Chemical bleaches are products used to remove colour from fabric and to clean stains. They react with many coloured organic compounds, including natural pigments. Oxidizing agents are most commonly used, but some reducing agents are also used.

Sodium percarbonate is a typical peroxide-based oxidizing bleach. The peroxide group gives rise to very reactive oxygen species, and these are the active bleaching (and oxidizing) agents. They break apart chemical bonds in the chromophore region of the pigment molecules (see text box), changing their colour.

A reducing bleach, such as sodium dithionite, works by converting the carbon–carbon double bonds in the chromophore to single bonds, thereby decreasing the oxidation state of the carbon.

Safety note

Although most of the reagents are common household chemicals, some, such as ammonium hydroxide solution, sodium percarbonate, and sodium dithionite, can be irritants or corrosive. Teachers should follow their local health and safety rules and the advice on the product label. A lab coat, gloves, and safety glasses should be worn by all students to avoid contact of the chemicals with skin and eyes. Particular care should be taken with the iron(III) chloride. See also the general safety note on the Science in School website. All waste is safe for disposal down the drain.


This article is based on a presentation at the Spanish Science on Stage festival (Ciencia en Acción) in 2020 by Marisa Prolongo, helped by her nephew Guillermo and her niece Ana. The authors are grateful to the Technical University of Madrid (UPM) for support throughout the project ‘Promoting inquiry-based STEM learning’; to the ‘la Caixa’ Foundation for support with the project ‘Science and technology within everyone’s reach’; and to the Spanish Royal Societies of Physics (RSEF) and Chemistry (RSEQ).

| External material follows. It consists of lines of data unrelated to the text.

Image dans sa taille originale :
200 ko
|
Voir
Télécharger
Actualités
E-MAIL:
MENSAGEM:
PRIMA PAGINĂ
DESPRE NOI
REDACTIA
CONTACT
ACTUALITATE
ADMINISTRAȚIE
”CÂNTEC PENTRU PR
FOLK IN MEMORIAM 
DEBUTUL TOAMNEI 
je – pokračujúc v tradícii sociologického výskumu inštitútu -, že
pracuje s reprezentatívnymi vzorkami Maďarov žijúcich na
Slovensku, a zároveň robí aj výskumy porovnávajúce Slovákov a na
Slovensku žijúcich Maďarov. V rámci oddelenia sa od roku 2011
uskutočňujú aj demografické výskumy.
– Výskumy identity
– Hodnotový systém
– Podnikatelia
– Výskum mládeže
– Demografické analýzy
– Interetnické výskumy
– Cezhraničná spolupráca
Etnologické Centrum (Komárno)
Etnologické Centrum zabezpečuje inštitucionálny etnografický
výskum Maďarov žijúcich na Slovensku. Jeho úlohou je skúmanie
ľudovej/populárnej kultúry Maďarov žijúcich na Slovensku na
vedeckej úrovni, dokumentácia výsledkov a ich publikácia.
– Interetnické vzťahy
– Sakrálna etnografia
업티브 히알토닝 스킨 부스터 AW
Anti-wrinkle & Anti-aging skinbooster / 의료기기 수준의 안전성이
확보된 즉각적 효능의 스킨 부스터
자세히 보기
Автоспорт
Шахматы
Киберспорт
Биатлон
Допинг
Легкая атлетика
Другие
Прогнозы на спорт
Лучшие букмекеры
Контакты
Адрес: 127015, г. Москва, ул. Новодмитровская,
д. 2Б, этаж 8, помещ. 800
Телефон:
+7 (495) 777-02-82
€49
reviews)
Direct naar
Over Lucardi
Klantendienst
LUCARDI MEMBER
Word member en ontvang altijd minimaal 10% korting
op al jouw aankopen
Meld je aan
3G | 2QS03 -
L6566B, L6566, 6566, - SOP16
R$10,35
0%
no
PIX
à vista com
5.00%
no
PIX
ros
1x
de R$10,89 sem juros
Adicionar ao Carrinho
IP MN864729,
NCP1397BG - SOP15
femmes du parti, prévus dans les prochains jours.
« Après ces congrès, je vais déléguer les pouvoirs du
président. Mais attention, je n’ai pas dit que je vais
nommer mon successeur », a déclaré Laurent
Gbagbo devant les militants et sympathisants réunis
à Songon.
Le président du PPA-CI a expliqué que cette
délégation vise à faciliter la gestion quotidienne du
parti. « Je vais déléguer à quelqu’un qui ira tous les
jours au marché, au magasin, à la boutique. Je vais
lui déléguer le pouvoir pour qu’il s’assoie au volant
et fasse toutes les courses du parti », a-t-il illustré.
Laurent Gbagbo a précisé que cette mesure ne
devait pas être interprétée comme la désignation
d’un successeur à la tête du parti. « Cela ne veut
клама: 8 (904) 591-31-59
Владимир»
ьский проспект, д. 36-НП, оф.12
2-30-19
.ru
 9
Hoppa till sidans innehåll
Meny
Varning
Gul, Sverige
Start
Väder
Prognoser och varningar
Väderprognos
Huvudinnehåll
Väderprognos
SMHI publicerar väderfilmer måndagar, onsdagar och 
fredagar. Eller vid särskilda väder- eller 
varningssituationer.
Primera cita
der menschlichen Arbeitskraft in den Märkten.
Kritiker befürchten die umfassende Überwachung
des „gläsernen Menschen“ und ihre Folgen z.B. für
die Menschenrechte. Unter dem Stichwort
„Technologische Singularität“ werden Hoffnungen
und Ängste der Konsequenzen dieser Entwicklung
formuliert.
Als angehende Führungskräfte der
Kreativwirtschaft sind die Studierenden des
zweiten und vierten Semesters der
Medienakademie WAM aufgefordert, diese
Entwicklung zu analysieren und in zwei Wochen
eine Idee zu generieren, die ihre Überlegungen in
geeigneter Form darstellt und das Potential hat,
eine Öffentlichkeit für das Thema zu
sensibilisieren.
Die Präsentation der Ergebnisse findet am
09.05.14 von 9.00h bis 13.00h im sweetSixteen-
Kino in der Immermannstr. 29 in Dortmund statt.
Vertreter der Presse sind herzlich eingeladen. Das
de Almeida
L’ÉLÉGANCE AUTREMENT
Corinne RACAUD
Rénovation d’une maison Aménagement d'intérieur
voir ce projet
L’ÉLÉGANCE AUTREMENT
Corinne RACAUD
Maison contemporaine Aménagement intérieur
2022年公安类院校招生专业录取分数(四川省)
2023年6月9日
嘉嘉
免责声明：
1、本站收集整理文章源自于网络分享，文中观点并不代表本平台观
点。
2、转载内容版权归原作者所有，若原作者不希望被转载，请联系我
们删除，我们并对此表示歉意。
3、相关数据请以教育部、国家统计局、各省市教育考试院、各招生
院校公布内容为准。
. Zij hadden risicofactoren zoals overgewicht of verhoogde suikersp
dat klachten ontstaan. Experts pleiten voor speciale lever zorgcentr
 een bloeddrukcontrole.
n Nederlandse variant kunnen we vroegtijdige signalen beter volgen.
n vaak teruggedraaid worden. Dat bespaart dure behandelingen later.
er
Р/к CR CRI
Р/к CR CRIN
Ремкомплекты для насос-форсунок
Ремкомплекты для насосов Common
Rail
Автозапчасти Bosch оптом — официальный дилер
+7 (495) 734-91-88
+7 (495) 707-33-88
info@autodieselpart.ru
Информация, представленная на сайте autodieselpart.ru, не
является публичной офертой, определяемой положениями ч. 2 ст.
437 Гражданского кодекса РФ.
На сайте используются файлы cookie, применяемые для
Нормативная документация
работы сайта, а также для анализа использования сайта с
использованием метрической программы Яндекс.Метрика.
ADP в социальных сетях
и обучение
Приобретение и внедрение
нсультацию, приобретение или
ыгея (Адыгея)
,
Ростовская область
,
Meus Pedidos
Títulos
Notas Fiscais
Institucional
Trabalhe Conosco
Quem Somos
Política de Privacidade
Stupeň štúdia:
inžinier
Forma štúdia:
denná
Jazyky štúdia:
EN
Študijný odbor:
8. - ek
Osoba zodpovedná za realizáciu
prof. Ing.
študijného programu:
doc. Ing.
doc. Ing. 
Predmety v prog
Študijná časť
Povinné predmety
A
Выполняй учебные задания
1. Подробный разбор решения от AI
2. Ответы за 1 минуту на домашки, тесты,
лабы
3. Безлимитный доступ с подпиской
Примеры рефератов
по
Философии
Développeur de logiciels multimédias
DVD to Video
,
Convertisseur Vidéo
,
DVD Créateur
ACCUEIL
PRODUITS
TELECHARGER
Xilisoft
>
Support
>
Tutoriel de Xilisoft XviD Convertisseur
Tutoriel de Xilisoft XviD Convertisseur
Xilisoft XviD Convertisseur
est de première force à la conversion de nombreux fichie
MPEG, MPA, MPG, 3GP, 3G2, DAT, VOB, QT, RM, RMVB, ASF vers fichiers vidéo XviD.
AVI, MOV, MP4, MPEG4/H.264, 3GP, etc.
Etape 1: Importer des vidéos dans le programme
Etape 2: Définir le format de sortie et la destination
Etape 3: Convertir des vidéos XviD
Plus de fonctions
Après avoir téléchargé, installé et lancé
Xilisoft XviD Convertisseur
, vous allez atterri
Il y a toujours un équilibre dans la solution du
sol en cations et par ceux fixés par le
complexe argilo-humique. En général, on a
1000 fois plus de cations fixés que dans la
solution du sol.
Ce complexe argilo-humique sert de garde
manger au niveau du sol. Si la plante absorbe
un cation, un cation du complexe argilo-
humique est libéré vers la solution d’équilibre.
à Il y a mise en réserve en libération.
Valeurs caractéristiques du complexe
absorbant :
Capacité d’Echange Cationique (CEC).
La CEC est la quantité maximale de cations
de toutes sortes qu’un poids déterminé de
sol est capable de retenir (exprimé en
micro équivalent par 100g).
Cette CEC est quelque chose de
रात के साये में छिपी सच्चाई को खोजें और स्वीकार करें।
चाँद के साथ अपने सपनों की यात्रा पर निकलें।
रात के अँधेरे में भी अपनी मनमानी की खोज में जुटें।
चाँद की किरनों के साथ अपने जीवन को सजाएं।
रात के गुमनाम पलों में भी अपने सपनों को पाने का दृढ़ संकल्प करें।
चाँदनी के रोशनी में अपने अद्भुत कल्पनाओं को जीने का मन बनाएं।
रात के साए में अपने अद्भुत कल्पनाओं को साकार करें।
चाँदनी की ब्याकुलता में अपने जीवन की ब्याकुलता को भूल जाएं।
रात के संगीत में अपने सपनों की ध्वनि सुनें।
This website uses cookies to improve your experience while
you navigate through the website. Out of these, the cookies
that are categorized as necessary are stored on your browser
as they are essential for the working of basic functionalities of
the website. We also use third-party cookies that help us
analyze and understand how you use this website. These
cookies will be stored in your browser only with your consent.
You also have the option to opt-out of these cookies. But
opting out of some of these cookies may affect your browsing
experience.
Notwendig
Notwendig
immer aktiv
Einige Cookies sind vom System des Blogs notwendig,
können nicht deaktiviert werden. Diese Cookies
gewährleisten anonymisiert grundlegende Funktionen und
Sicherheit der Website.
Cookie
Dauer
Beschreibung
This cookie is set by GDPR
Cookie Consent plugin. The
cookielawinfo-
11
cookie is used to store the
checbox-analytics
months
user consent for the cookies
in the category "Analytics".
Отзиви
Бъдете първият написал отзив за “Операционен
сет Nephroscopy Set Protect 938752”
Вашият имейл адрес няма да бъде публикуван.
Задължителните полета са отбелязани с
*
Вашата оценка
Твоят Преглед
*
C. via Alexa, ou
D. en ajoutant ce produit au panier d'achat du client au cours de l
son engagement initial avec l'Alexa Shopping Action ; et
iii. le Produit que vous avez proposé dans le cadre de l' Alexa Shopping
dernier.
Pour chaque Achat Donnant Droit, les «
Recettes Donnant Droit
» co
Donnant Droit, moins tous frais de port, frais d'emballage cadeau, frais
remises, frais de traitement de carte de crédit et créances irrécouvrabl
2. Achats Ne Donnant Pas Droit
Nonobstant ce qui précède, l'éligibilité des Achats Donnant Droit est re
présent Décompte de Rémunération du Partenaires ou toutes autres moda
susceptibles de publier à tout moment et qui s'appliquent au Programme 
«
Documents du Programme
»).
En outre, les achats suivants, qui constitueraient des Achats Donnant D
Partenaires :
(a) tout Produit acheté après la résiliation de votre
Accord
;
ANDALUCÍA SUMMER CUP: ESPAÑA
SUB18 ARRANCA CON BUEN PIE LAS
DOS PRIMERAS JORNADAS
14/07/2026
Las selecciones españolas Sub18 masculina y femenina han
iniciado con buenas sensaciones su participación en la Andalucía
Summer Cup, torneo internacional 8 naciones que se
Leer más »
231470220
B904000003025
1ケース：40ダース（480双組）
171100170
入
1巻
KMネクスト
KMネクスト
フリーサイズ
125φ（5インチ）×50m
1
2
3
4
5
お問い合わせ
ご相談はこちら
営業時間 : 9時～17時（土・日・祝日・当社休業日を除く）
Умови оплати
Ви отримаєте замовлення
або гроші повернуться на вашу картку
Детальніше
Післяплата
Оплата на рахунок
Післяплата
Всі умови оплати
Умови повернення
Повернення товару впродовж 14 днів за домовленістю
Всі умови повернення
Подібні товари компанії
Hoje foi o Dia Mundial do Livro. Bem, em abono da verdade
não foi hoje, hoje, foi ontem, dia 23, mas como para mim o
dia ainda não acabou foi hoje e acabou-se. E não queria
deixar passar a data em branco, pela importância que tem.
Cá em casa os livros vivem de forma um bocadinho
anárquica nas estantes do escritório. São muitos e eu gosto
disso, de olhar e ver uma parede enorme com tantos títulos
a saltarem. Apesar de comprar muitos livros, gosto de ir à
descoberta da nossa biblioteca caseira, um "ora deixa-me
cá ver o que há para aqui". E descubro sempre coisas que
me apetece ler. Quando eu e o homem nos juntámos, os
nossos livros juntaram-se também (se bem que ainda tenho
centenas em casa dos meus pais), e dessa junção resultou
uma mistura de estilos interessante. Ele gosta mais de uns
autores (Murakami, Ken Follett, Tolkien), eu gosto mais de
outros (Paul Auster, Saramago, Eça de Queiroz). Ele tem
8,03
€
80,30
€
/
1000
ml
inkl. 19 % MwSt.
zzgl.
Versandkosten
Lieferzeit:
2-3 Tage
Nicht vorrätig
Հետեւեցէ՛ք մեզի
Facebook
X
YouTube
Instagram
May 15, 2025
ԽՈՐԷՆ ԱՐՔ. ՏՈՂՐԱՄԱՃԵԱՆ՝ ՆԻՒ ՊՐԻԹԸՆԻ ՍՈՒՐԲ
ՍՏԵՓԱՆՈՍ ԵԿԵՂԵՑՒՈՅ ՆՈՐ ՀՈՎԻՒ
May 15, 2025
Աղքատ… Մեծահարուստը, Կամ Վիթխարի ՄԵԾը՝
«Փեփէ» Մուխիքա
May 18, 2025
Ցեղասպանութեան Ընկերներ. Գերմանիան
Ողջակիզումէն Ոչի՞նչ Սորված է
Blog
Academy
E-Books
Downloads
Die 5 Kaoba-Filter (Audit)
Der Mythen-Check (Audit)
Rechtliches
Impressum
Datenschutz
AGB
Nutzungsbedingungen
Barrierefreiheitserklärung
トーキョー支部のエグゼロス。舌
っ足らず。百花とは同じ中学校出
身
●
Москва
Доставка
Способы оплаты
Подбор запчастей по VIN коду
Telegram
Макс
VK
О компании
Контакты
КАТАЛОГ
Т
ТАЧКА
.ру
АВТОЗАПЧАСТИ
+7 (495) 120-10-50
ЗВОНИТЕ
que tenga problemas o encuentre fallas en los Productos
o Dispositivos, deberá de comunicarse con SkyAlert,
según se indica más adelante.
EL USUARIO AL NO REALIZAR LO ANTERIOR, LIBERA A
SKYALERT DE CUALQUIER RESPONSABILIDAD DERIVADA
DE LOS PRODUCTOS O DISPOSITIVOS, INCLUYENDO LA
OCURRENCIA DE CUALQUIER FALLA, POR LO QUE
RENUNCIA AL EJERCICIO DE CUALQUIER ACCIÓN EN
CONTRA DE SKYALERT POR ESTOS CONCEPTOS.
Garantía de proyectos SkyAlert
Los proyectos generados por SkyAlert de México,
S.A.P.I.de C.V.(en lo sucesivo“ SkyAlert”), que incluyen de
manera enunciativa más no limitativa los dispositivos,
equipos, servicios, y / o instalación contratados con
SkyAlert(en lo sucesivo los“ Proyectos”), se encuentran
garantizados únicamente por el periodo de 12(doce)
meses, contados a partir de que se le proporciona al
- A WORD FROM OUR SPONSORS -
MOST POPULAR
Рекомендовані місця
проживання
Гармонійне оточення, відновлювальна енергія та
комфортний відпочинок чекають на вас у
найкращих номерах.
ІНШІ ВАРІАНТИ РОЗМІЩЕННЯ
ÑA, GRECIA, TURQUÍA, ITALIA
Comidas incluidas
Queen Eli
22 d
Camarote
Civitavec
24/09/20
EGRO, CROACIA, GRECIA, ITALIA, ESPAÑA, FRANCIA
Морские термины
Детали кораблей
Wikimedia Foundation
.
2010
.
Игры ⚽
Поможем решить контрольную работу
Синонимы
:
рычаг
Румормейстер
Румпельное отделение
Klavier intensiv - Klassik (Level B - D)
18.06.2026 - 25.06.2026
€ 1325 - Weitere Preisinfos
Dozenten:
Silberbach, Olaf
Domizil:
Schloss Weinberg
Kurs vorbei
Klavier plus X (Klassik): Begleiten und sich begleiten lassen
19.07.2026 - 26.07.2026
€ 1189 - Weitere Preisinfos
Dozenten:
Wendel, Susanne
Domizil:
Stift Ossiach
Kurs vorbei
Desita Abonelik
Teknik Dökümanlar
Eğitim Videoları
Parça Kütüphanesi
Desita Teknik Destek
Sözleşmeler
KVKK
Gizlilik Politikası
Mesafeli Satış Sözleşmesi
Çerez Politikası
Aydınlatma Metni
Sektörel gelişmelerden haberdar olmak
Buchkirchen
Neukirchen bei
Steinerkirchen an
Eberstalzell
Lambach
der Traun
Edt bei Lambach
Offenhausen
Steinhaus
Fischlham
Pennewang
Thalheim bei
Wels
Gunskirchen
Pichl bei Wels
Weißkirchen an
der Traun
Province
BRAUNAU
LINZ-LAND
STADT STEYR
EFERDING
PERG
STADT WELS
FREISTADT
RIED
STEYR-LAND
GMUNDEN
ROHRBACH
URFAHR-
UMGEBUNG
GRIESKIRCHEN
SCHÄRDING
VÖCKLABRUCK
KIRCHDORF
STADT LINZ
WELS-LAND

[1] Rusishvili M et al. (2019) Unraveling the molecular mechanisms of color expression in anthocyanins, Physical Chemistry Chemical Physics 21: 8757-8766. doi: 10.1039/C9CP00747D

[2] Rattanakit P, Maungchang R (2019) Determining Iron(III) Concentration in a Green Chemistry Experiment Using Phyllanthus emblica (Indian Gooseberry) Extract and Spectrophotometry, Journal of Chemical Education 96:756-760. doi:  10.1021/acs.jchemed.8b00817

[3] Prolongo M, Pinto G (2018) Colourful chemistry: redox reactions with lollipops. Science in School 43: 41-45.



Science on Stage


Marisa Prolongo is a secondary school teacher of physics and chemistry, currently working at I.E.S. Torre del Prado (Málaga, Spain). Her teaching experience includes a variety of student-centred learning activities in the STEAM field.

Gabriel Pinto holds a PhD in chemistry and currently is a professor at the Technical University of Madrid (UPM), Spain, where he has been teaching chemistry to engineers for 35 years. He has been involved in a large number of STEM outreach programmes for students, teachers and general public.

Marisa and Gabriel are Scientix Ambassadors. They have taken part in many workshops for teacher training, and in national and international science festivals presenting experiments for STEM education.


At Wellington College we have personally used the Teach Article ‘Colourful Chemistry: Redox Reactions with Lollipops’ which is written by the same authors. We have found that students really enjoyed the visual aspect and learning more about the chemistry behind the demo. As a result, I am excited to attempt the experiments in this new Teach article involving various teas. Our students are currently being taught remotely in the UK: Activity 1 can be carried out by students at home before the lesson and then provide the students chance to share their results.